YOUR GOAL -
The answer must be an exact copy of the entries that follow, with all images removed.

Stored data entries:
[Start of section]

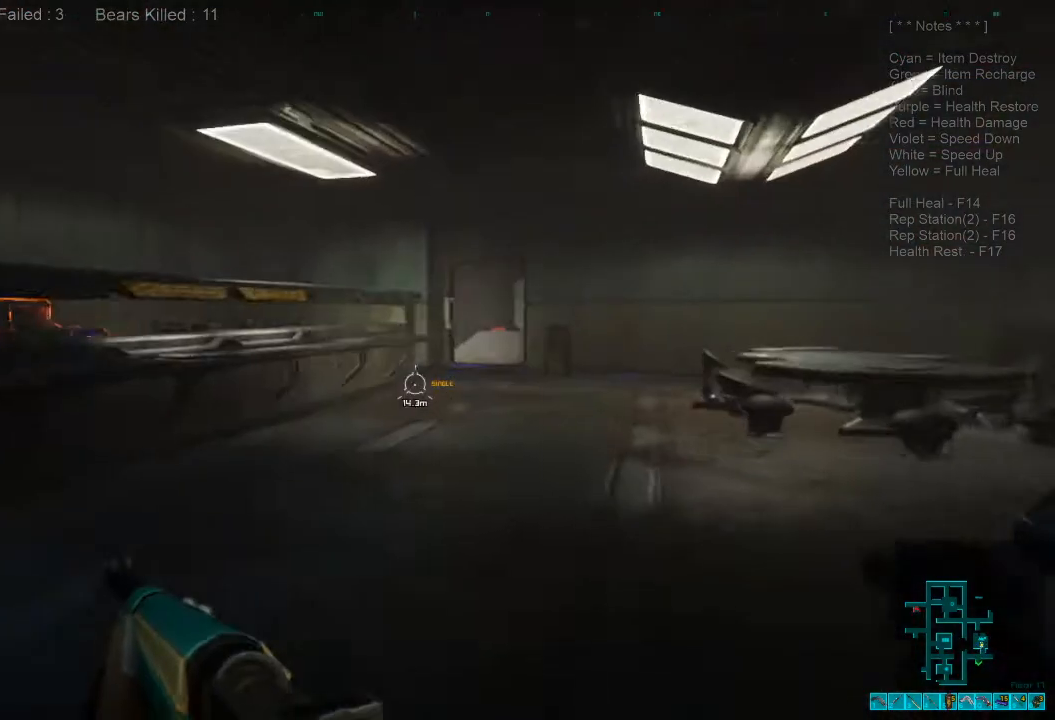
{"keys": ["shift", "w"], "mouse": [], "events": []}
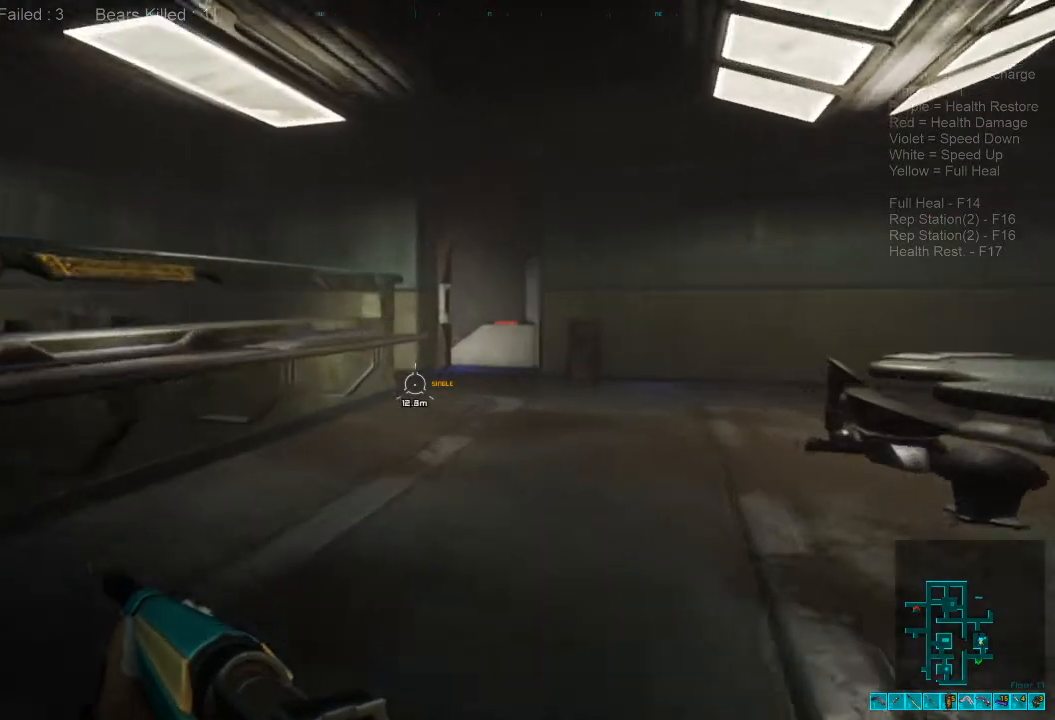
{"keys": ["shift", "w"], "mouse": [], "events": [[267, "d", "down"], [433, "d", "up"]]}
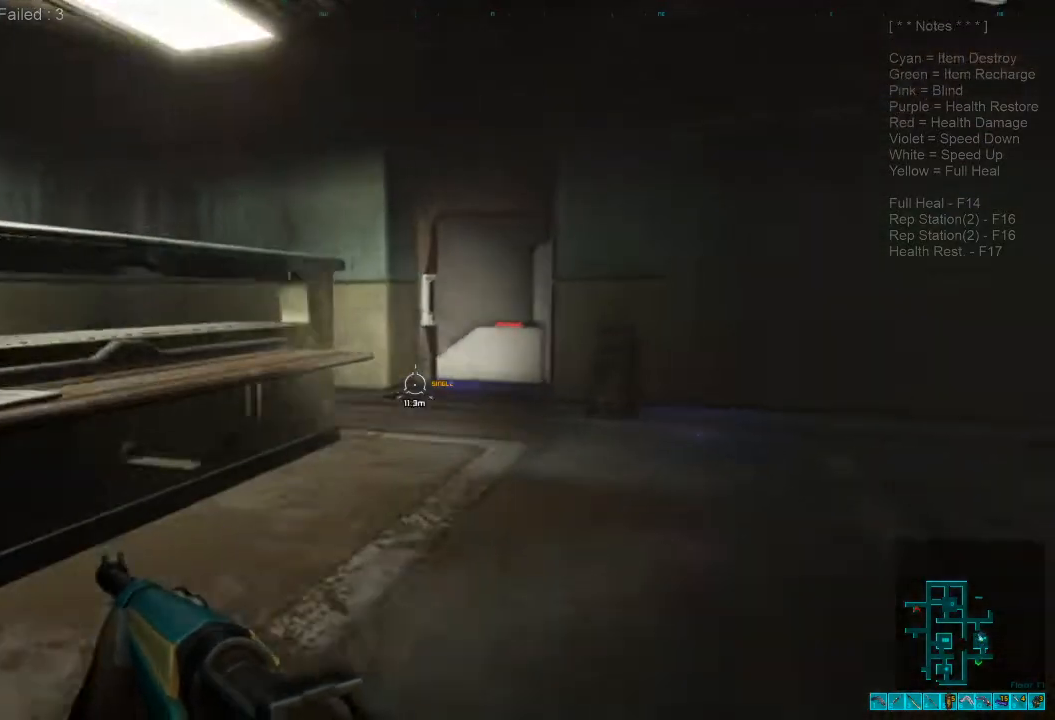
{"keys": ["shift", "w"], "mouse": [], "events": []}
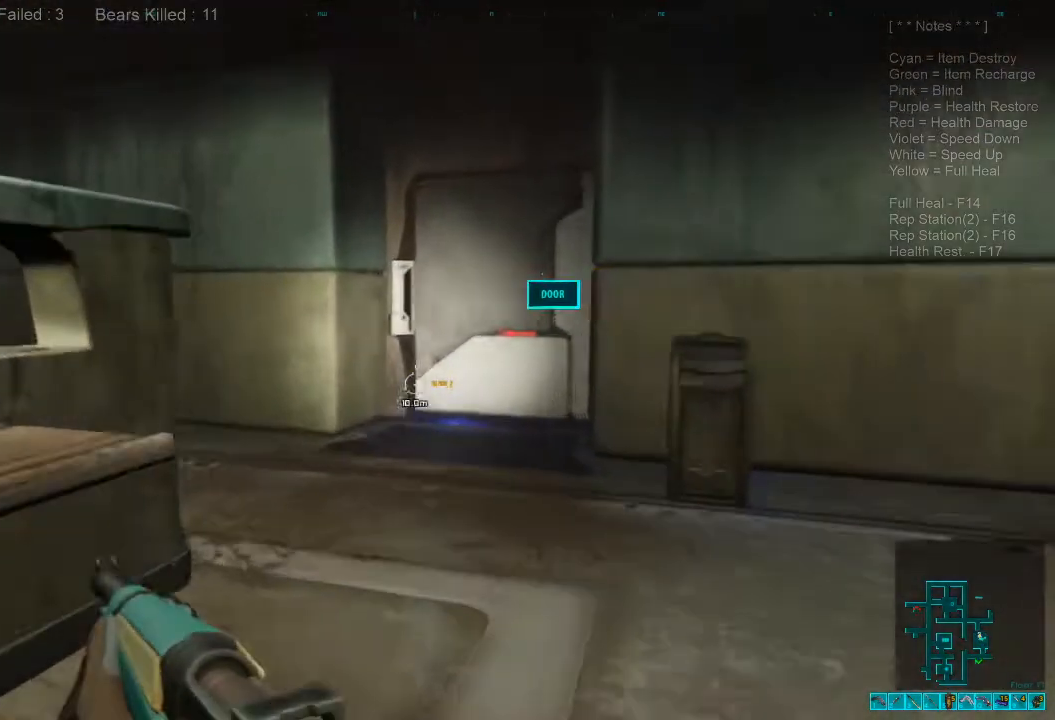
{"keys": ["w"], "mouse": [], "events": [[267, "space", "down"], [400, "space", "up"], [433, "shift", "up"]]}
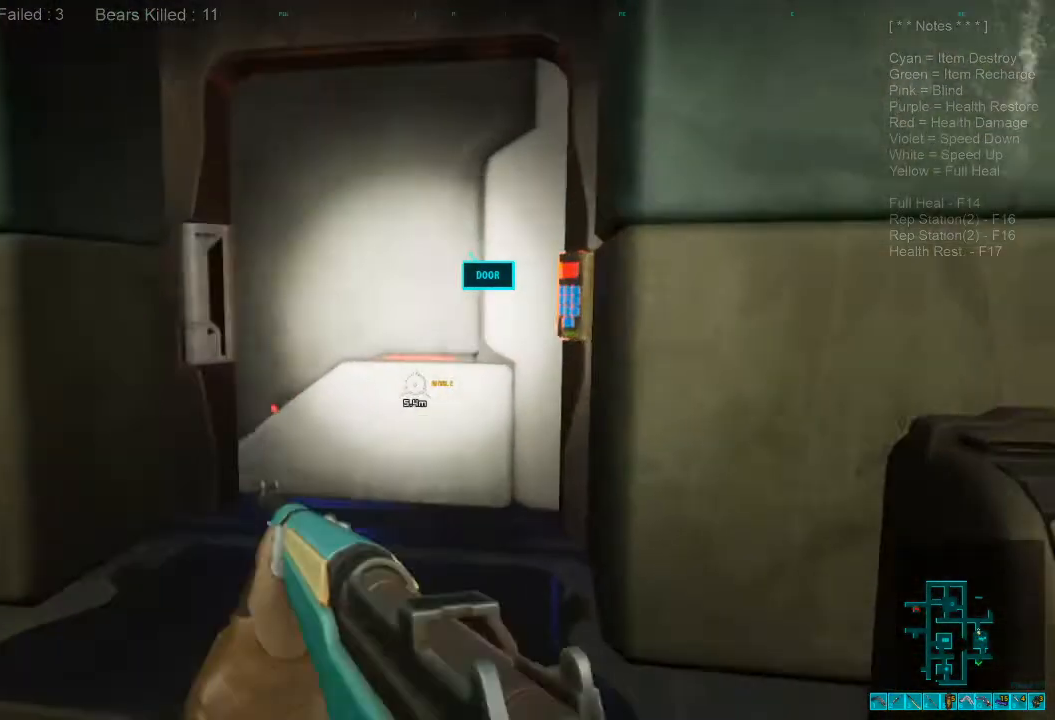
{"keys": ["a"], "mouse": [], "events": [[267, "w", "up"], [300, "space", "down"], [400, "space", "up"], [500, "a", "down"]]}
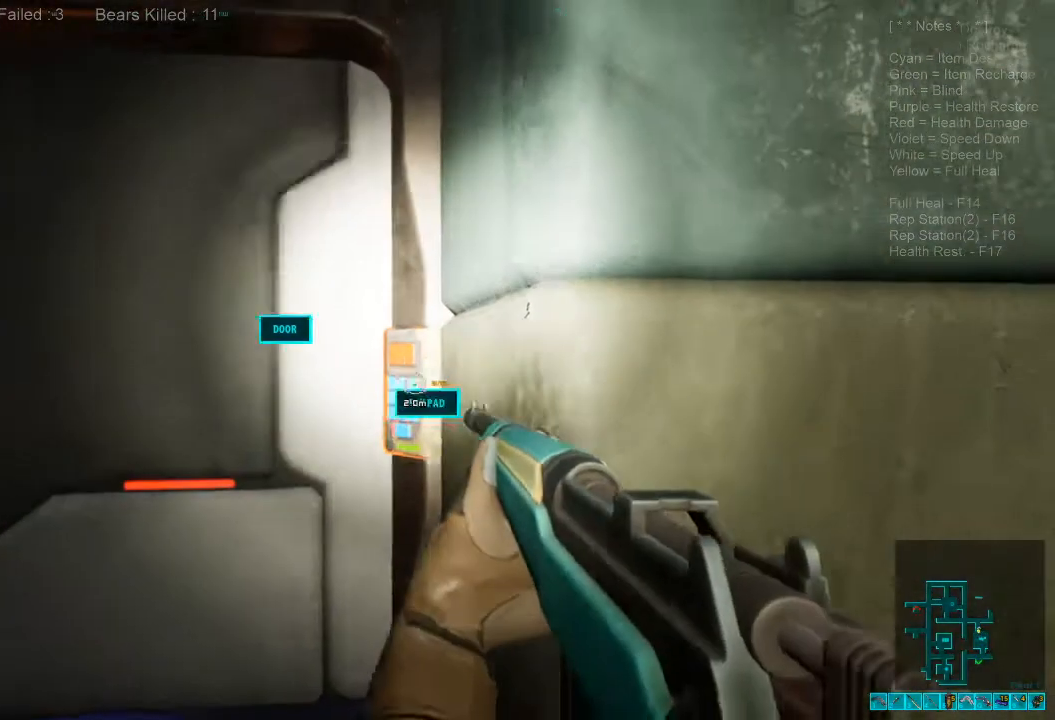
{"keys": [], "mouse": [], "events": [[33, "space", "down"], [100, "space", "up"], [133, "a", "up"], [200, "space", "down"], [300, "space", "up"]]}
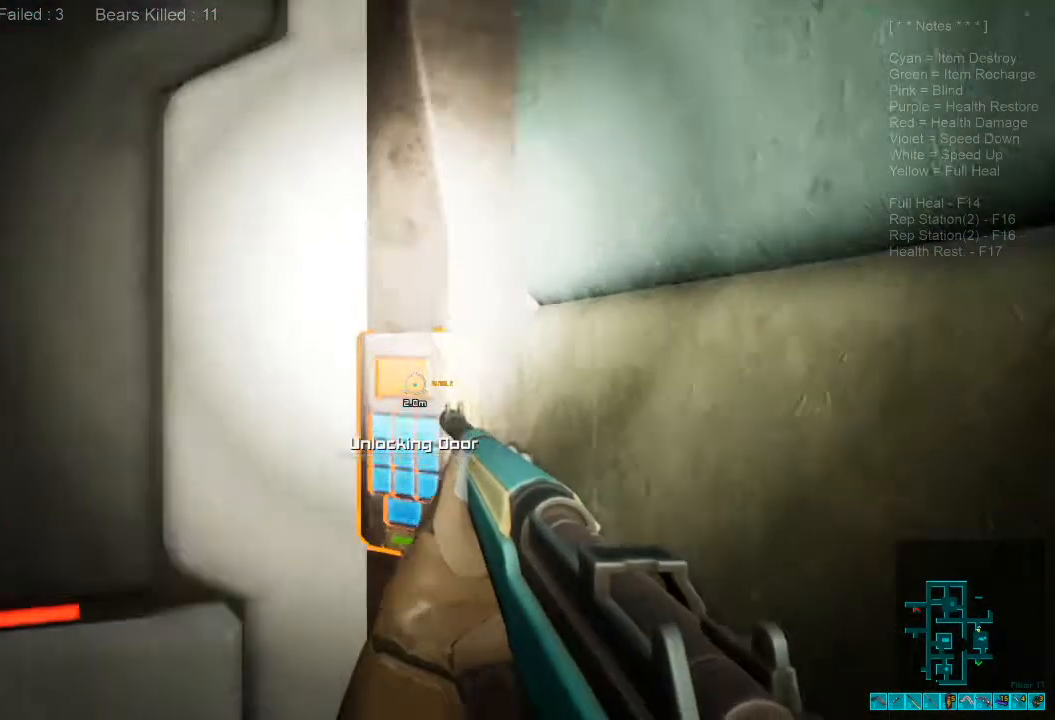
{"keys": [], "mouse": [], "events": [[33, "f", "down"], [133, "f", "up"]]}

[End of section]

OUTPUT BELOW -
{"keys": ["shift", "w"], "mouse": [], "events": []}
{"keys": ["shift", "w"], "mouse": [], "events": [[267, "d", "down"], [433, "d", "up"]]}
{"keys": ["shift", "w"], "mouse": [], "events": []}
{"keys": ["w"], "mouse": [], "events": [[267, "space", "down"], [400, "space", "up"], [433, "shift", "up"]]}
{"keys": ["a"], "mouse": [], "events": [[267, "w", "up"], [300, "space", "down"], [400, "space", "up"], [500, "a", "down"]]}
{"keys": [], "mouse": [], "events": [[33, "space", "down"], [100, "space", "up"], [133, "a", "up"], [200, "space", "down"], [300, "space", "up"]]}
{"keys": [], "mouse": [], "events": [[33, "f", "down"], [133, "f", "up"]]}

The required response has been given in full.